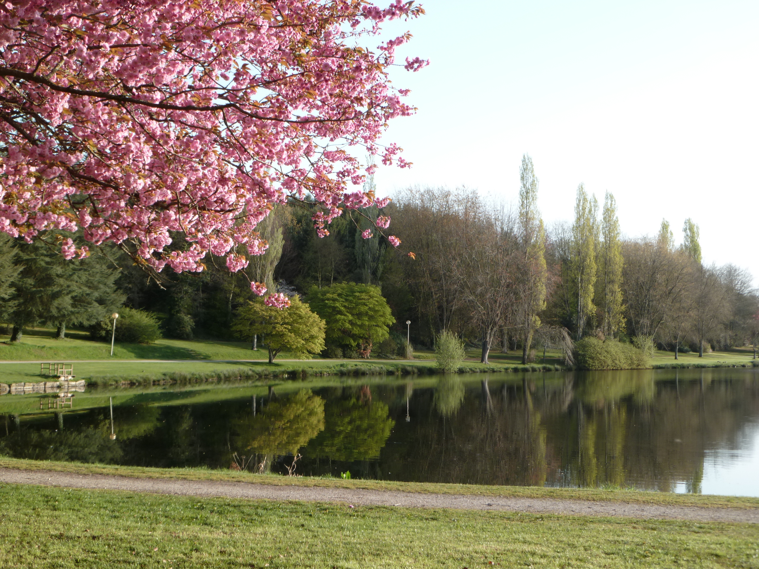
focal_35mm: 50
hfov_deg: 38.2
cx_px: 380
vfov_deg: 29.1
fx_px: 1096
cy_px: 284
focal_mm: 9
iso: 80
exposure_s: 1/160
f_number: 3.9
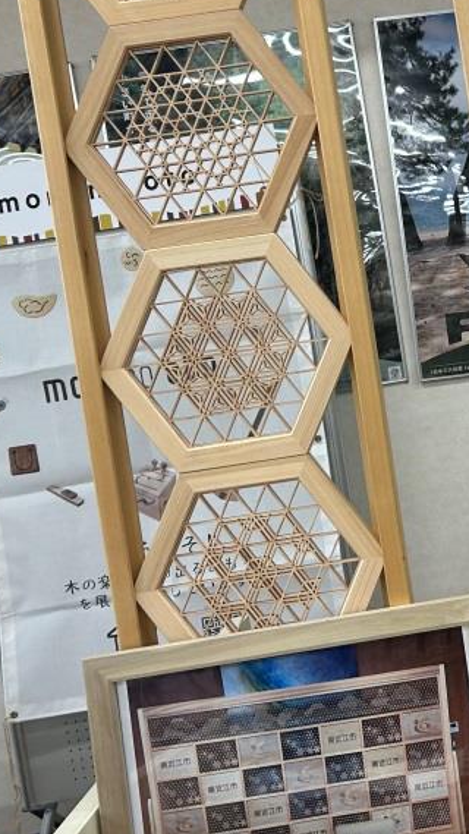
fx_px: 1128
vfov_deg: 40.3
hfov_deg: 22.4
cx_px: 497
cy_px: 306
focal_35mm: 51
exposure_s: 1/120
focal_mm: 5.7
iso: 64
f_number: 1.5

INSTRUCTIONS FOR THE TASK → Transcribe the full listing above exactly, with the images removed.

EXERCISE RESPONSE →
focal_35mm: 50
hfov_deg: 38.2
cx_px: 380
vfov_deg: 29.1
fx_px: 1096
cy_px: 284
focal_mm: 9
iso: 80
exposure_s: 1/160
f_number: 3.9
fx_px: 1128
vfov_deg: 40.3
hfov_deg: 22.4
cx_px: 497
cy_px: 306
focal_35mm: 51
exposure_s: 1/120
focal_mm: 5.7
iso: 64
f_number: 1.5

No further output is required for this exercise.